To address this challenge, researchers at the Klarman Cell Observatory, Broad Institute have developed ddqc (data-driven quality control) that accounts for biological variability between cell types. The key idea behind ddqc is to perform QC adaptively within each cell type, rather than applying global thresholds.

ddqc performs the following steps:

  1. Clustering: ddqc first clusters the cells to identify transcriptionally similar groups approximating cell types or states.
  2. Adaptive QC: Within each cluster, ddqc identifies outlier cells based on the median absolute deviation (MAD) of the QC metrics for that cluster. Cells exceeding a threshold defined in terms of the MAD are considered low-quality and filtered out.
  3. Iteration: This process is repeated for each QC metric of interest, such as the percentage of mitochondrial reads, the number of genes detected, and the number of UMIs.

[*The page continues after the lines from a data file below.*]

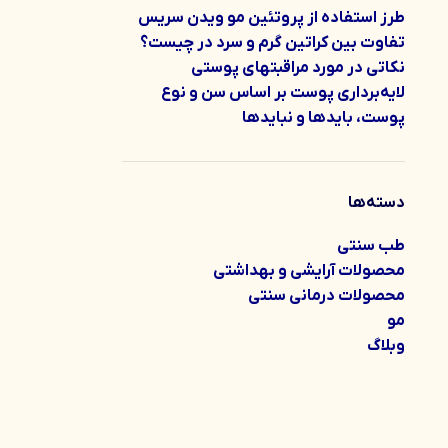
طرز استفاده از پروتئین مو ویدن سریس
تفاوت بین کراتین گرم و سرد در چیست؟
نکاتی در مورد مراقبتهای پوستی
لایه‌برداری پوست بر اساس سن و نوع
پوست، بایدها و نبایدها
دسته‌ها
طب سنتی
محصولات آرایشی و بهداشتی
محصولات درمانی سنتی
مو
وبلاگ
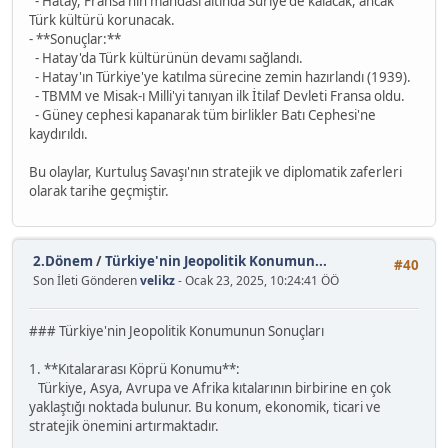
- Hatay, Fransa'nın mandası altında Suriye'de kalacak, ancak
Türk kültürü korunacak.
- **Sonuçlar:**
- Hatay'da Türk kültürünün devamı sağlandı.
- Hatay'ın Türkiye'ye katılma sürecine zemin hazırlandı (1939).
- TBMM ve Misak-ı Milli'yi tanıyan ilk İtilaf Devleti Fransa oldu.
- Güney cephesi kapanarak tüm birlikler Batı Cephesi'ne
kaydırıldı.
Bu olaylar, Kurtuluş Savaşı'nın stratejik ve diplomatik zaferleri
olarak tarihe geçmiştir.
2.Dönem
/
Türkiye'nin Jeopolitik Konumun...
#40
Son İleti Gönderen
velikz
- Ocak 23, 2025, 10:24:41 ÖÖ
### Türkiye'nin Jeopolitik Konumunun Sonuçları
1. **Kıtalararası Köprü Konumu**:
Türkiye, Asya, Avrupa ve Afrika kıtalarının birbirine en çok
yaklaştığı noktada bulunur. Bu konum, ekonomik, ticari ve
stratejik önemini artırmaktadır.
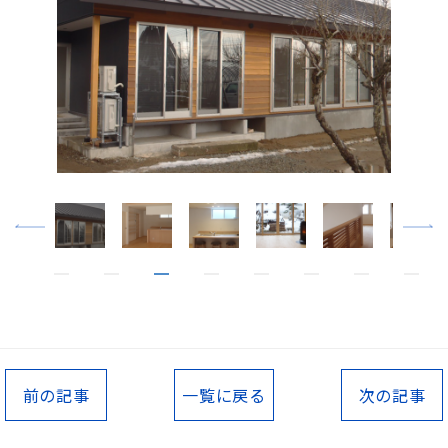
前の記事
一覧に戻る
次の記事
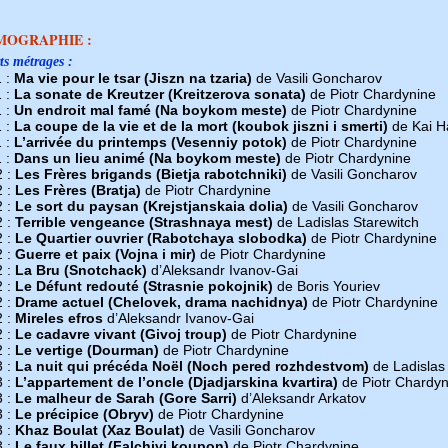
MOGRAPHIE :
ts métrages :
 :
Ma vie pour le tsar (Jiszn na tzaria)
de Vasili Goncharov
 :
La sonate de Kreutzer (Kreitzerova sonata)
de Piotr Chardynine
 :
Un endroit mal famé (Na boykom meste)
de Piotr Chardynine
 :
La coupe de la vie et de la mort (koubok jiszni i smerti)
de Kai H
 :
L’arrivée du printemps (Vesenniy potok)
de Piotr Chardynine
 :
Dans un lieu animé (Na boykom meste)
de Piotr Chardynine
2 :
Les Frères brigands (Bietja rabotchniki)
de Vasili Goncharov
2 :
Les Frères (Bratja)
de Piotr Chardynine
2 :
Le sort du paysan (Krejstjanskaia dolia)
de Vasili Goncharov
2 :
Terrible vengeance (Strashnaya mest)
de Ladislas Starewitch
2 :
Le Quartier ouvrier (Rabotchaya slobodka)
de Piotr Chardynine
2 :
Guerre et paix (Vojna i mir)
de Piotr Chardynine
2 :
La Bru (Snotchack)
d’Aleksandr Ivanov-Gai
2 :
Le Défunt redouté (Strasnie pokojnik)
de Boris Youriev
2 :
Drame actuel (Chelovek, drama nachidnya)
de Piotr Chardynine
2 :
Mireles efros
d’Aleksandr Ivanov-Gai
2 :
Le cadavre vivant (Givoj troup)
de Piotr Chardynine
2 :
Le vertige (Dourman)
de Piotr Chardynine
3 :
La nuit qui précéda Noël (Noch pered rozhdestvom)
de Ladislas
3 :
L’appartement de l’oncle (Djadjarskina kvartira)
de Piotr Chardyn
3 :
Le malheur de Sarah (Gore Sarri)
d’Aleksandr Arkatov
3 :
Le précipice (Obryv)
de Piotr Chardynine
3 :
Khaz Boulat (Xaz Boulat)
de Vasili Goncharov
3 :
Le faux billet (Falchivi koupon)
de Piotr Chardynine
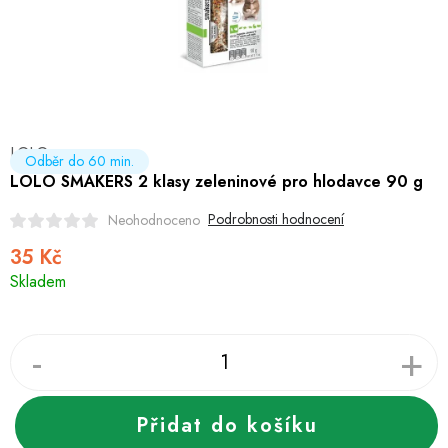
Hobby
Dětské zboží a hračky
Novinky
LOLO
World Cleanup Day
Odběr do 60 min.
LOLO SMAKERS 2 klasy zeleninové pro hlodavce 90 g
Akční ceny
Podrobnosti hodnocení
Neohodnoceno
35 Kč
Půjčovna
Kontaktuje nás
Obchodní podmínky
Měrná
Skladem
Vrácení a reklamace
cena:
Podmínky ochrany osobních údajů
Obchodní podmínky pro podnikatele
Způsob doručení a platby
Zásady používání cookies
O nás
Blog
Přidat do košíku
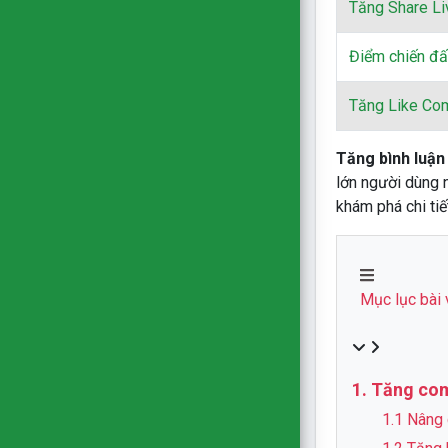
Tăng Share L
Điểm chiến đấ
Tăng Like Co
Tăng bình luận
lớn người dùng 
khám phá chi tiế
Mục lục bài 
1. Tăng com
1.1 Nâng 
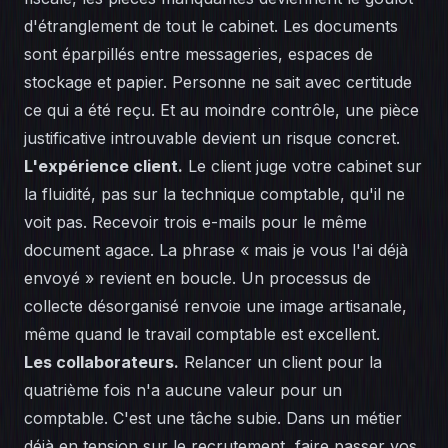
d'étranglement de tout le cabinet. Les documents
sont éparpillés entre messageries, espaces de
stockage et papier. Personne ne sait avec certitude
ce qui a été reçu. Et au moindre contrôle, une pièce
justificative introuvable devient un risque concret.
L'
expérience client
.
Le client juge votre cabinet sur
la fluidité, pas sur la technique comptable, qu'il ne
voit pas. Recevoir trois e-mails pour le même
document agace. La phrase « mais je vous l'ai déjà
envoyé » revient en boucle. Un processus de
collecte désorganisé renvoie une image artisanale,
même quand le travail comptable est excellent.
Les collaborateurs.
Relancer un client pour la
quatrième fois n'a aucune valeur pour un
comptable. C'est une tâche subie. Dans un métier
déjà en tension sur le recrutement, faire passer vos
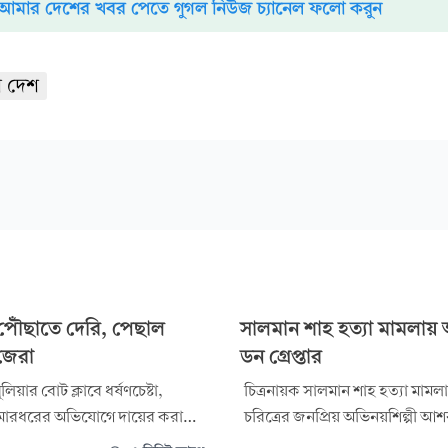
আমার দেশের খবর পেতে গুগল নিউজ চ্যানেল ফলো করুন
 দেশ
ৌঁছাতে দেরি, পেছাল
সালমান শাহ হত্যা মামলায়
জেরা
ডন গ্রেপ্তার
িয়ার বোট ক্লাবে ধর্ষণচেষ্টা,
চিত্রনায়ক সালমান শাহ হত্যা মামল
 ও মারধরের অভিযোগে দায়ের করা
চরিত্রের জনপ্রিয় অভিনয়শিল্পী 
নায়িকা পরীমনির সাক্ষ্যগ্রহণের
ডনকে (ডন হক) আটক করেছে আইন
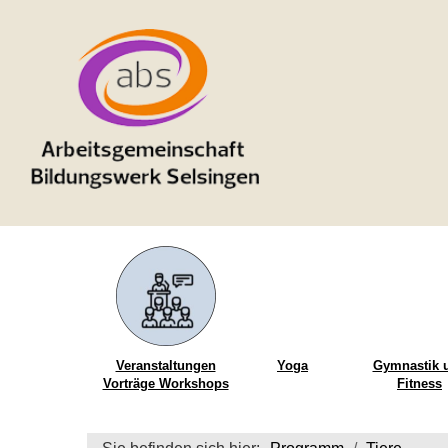
Veranstaltungen
Yoga
Gymnastik 
Vorträge Workshops
Fitness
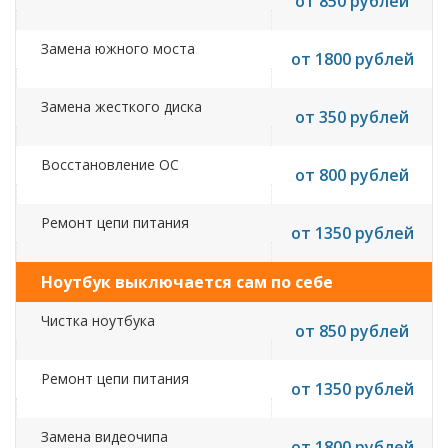
от 850 рублей
Замена южного моста
от 1800 рублей
Замена жесткого диска
от 350 рублей
Восстановление ОС
от 800 рублей
Ремонт цепи питания
от 1350 рублей
Ноутбук выключается сам по себе
Чистка ноутбука
от 850 рублей
Ремонт цепи питания
от 1350 рублей
Замена видеочипа
от 1800 рублей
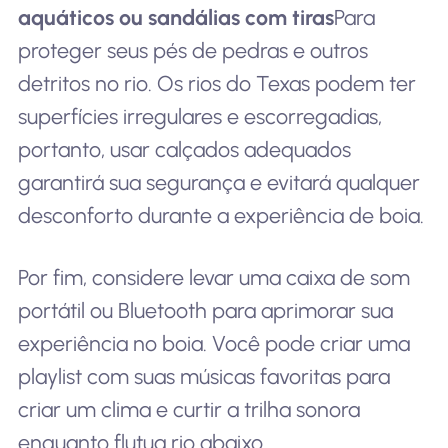
aquáticos ou sandálias com tiras
Para
proteger seus pés de pedras e outros
detritos no rio. Os rios do Texas podem ter
superfícies irregulares e escorregadias,
portanto, usar calçados adequados
garantirá sua segurança e evitará qualquer
desconforto durante a experiência de boia.
Por fim, considere levar uma caixa de som
portátil ou Bluetooth para aprimorar sua
experiência no boia. Você pode criar uma
playlist com suas músicas favoritas para
criar um clima e curtir a trilha sonora
enquanto flutua rio abaixo.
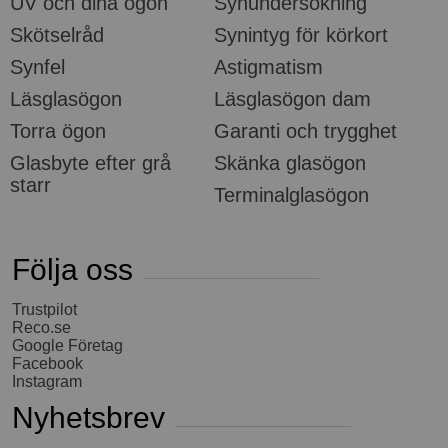
UV och dina ögon
Synundersökning
Skötselråd
Synintyg för körkort
Synfel
Astigmatism
Läsglasögon
Läsglasögon dam
Torra ögon
Garanti och trygghet
Glasbyte efter grå
Skänka glasögon
starr
Terminalglasögon
Följa oss
Trustpilot
Reco.se
Google Företag
Facebook
Instagram
Nyhetsbrev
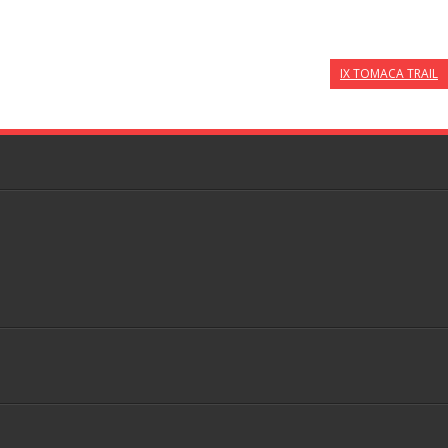
IX TOMACA TRAIL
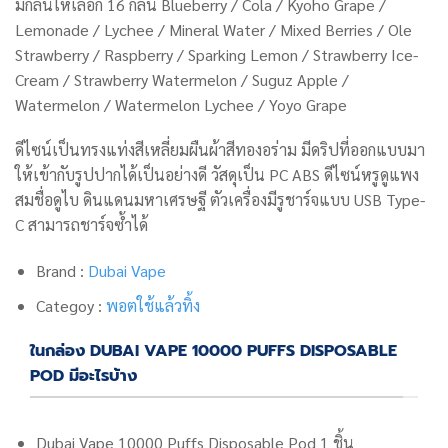
มีกลิ่นให้เลือก 16 กลิ่น
Blueberry / Cola / Kyoho Grape /
Lemonade / Lychee / Mineral Water / Mixed Berries / Ole
Strawberry / Raspberry / Sparking Lemon / Strawberry Ice-
Cream / Strawberry Watermelon / Suguz Apple /
Watermelon / Watermelon Lychee / Yoyo Grape
ดีไซน์เป็นทรงแท่งสีเหลี่ยมผืนผ้าสีทองอร่าม มีดริปที่ออกแบบมา
ให้เข้ากับรูปปากได้เป็นอย่างดี วัสดุเป็น PC ABS ดีไซน์หรูดูแพง
สมชื่อดูไบ ดินแดนมหาเศรษฐี ตัวเครื่องมีรูชาร์จแบบ USB Type-
C สามารถชาร์จซ้ำได้
Brand :
Dubai Vape
Categoy :
พอตใช้แล้วทิ้ง
ในกล่อง DUBAI VAPE 10000 PUFFS DISPOSABLE
POD มีอะไรบ้าง
Dubai Vape 10000 Puffs Disposable Pod 1 ชิ้น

By adapting QC to the characteristics of each cell type, ddqc is able to retain more cells overall while specifically preserving biologically important populations that may be lost by fixed thresholds.

Why utilize ddqc?

The benefits of ddqc are substantial:

  • Improved Data Quality: By accounting for biological heterogeneity, ddqc provides a more principled and effective approach to removing low-quality cells.
  • Increased Statistical Power: Retaining more cells increases the statistical power for downstream analysis.
  • Enhanced Biological Discovery: Preserving rare or unusual cell types enables the discovery of new biology that might otherwise be missed.

Using ddqc in one’s analysis

This is my QC step for scRNA-seq:

# Doublets removal

p_load(scDblFinder) 
sce <- as.SingleCellExperiment(seurat.obj) 
sce <- scDblFinder(sce) 
seurat.obj$multiplet_class <- colData(sce)$scDblFinder.class 

seurat.obj <- subset(seurat.obj, multiplet_class == 'singlet')

# Defining thresholds using ddqc 

devtools::install_github("ayshwaryas/ddqc_R"); p_load(ddqcR) 
seurat.obj <- initialQC(seurat.obj) 
df.qc <- ddqc.metrics(seurat.obj) 
df.qc 

seurat.obj <- filterData(seurat.obj, df.qc)

Before utilizing ddqc, I used scDblFinder for doublet detection and removal.

How simple and clean, isn’t it!

I love hos ddqc covers everything from problem defining to development and user-demand centered deployment.